Chancellor Gordon Brown said the tournament should return to "the nation which gave football to the world".
The final decision on tabling a bid lies with the Football Association, which spent millions on an unsuccessful attempt to host the 2006 competition.
FA chief executive Brian Barwick said in a statement: "Government backing is a central part of any successful World Cup bid and this study underlines this government's commitment to bringing the world's biggest sports events to these shores."
Mr Brown said: "By 2018, it will be more than 50 years since England first hosted the World Cup.
"With the Olympics in London in 2012, hosting the World Cup in 2018 would make the next decade the greatest in Britain's sporting history."
The chancellor and Culture Secretary Tessa Jowell visited the new Wembley Stadium to launch the report of the government's feasibility study.
Ms Jowell told BBC Radio Five Live: "The FA will, in due course, make their decision.
"What Gordon Brown and I are showing today is that a World Cup bid would have unqualified government support."
The country has been weighing up a possible bid since late 2005.
England would be among early favourites to clinch the 2018 tournament, having not hosted the World Cup since 1966.
It would also be the natural turn of a European nation after South Africa in 2010 and, it is thought likely, a South American location in 2014.
The government's study considered England's stadiums - only six of which are big enough at present - and other infrastructure, as well as the legacy and economic benefits hosting the cup would bring.

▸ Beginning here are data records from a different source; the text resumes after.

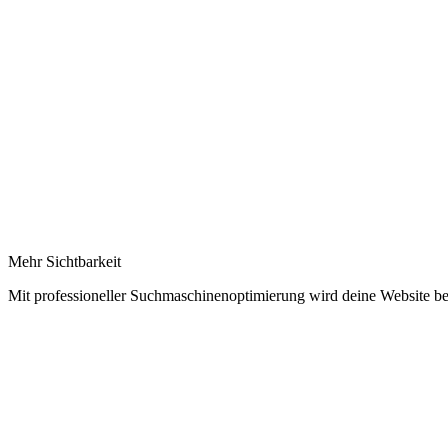
Mehr Sichtbarkeit
Mit professioneller Suchmaschinenoptimierung wird deine Website be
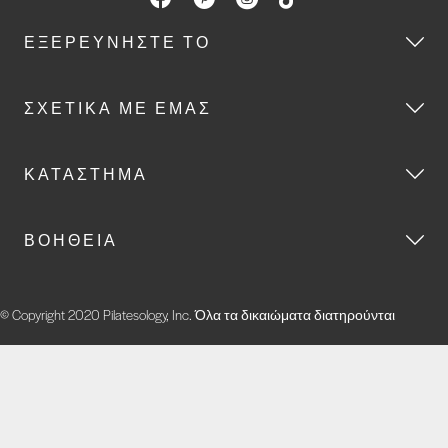
ΕΞΕΡΕΥΝΉΣΤΕ ΤΟ
ΣΧΕΤΙΚΆ ΜΕ ΕΜΆΣ
ΚΑΤΆΣΤΗΜΑ
ΒΟΉΘΕΙΑ
© Copyright 2020 Pilatesology, Inc. Όλα τα δικαιώματα διατηρούνται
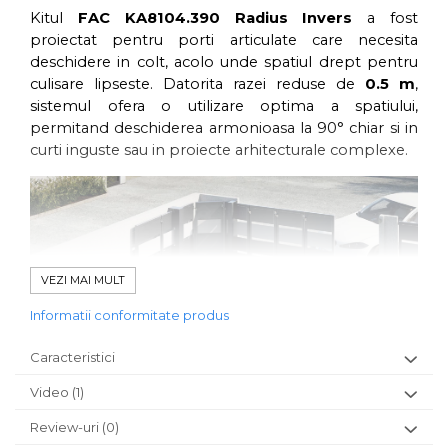
Kitul
FAC KA8104.390 Radius Invers
a fost
proiectat pentru porti articulate care necesita
deschidere in colt, acolo unde spatiul drept pentru
culisare lipseste. Datorita razei reduse de
0.5 m
,
sistemul ofera o utilizare optima a spatiului,
permitand deschiderea armonioasa la 90° chiar si in
curti inguste sau in proiecte arhitecturale complexe.
VEZI MAI MULT
Informatii conformitate produs
Caracteristici
Avantaje si Beneficii
🔹
Video
(1)
Economie de spatiu
– 80% din spatiul total
disponibil este utilizat pentru deschiderea
Review-uri
(0)
efectiva.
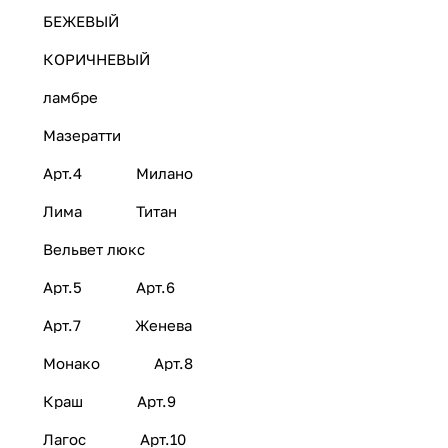
БЕЖЕВЫЙ
КОРИЧНЕВЫЙ
ламбре
Мазератти
Арт.4
Милано
Лима
Титан
Вельвет люкс
Арт.5
Арт.6
Арт.7
Женева
Монако
Арт.8
Краш
Арт.9
Лагос
Арт.10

Researchers also canvassed public opinion, concluding that there would be widespread enthusiasm across Britain.
But shadow sports minister Hugh Robertson accused the government of "a very silly publicity stunt".

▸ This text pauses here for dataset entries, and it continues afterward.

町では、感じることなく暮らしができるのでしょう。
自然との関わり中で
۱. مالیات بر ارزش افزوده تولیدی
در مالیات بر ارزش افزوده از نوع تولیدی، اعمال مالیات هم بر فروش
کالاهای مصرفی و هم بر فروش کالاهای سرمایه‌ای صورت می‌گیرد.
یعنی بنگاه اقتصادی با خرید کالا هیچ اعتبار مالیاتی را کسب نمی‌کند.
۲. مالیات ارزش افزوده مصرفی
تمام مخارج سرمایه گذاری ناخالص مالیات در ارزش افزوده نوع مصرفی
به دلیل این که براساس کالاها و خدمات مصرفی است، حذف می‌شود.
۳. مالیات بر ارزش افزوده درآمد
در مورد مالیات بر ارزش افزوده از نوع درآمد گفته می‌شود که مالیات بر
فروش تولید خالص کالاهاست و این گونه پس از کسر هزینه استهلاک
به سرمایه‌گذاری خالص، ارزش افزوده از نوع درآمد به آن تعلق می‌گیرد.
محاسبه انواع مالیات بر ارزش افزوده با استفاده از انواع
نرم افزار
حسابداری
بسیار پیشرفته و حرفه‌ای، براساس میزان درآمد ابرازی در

"Gordon Brown would be much better off sorting out the mess he has made of the Olympics budget, or actually delivering on the other pledges he has already made about sport but not kept," he added.

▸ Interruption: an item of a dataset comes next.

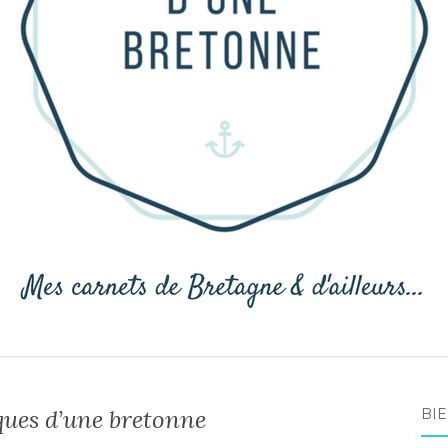
ques d’une bretonne
BIE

BBC sports news correspondent Gordon Farquhar said that during its last bid the FA misjudged the internal politics of Fifa, world football's governing body.
Before it bid again, the association would want to ensure it had support at the highest level of the game, our correspondent said.
Among the luminaries who support an English bid is German football legend Franz Beckenbauer, the brains behind Germany's bid for the 2006 tournament.
And Ms Jowell insisted an English bid would be something people in Scotland, Wales and Northern Ireland would get behind too.
"If any country in the UK were to host a global sporting event on this kind of scale, it becomes something that the whole of the UK becomes enthused by."
Any FA bid would have to be submitted in 2010 before a decision late the following year.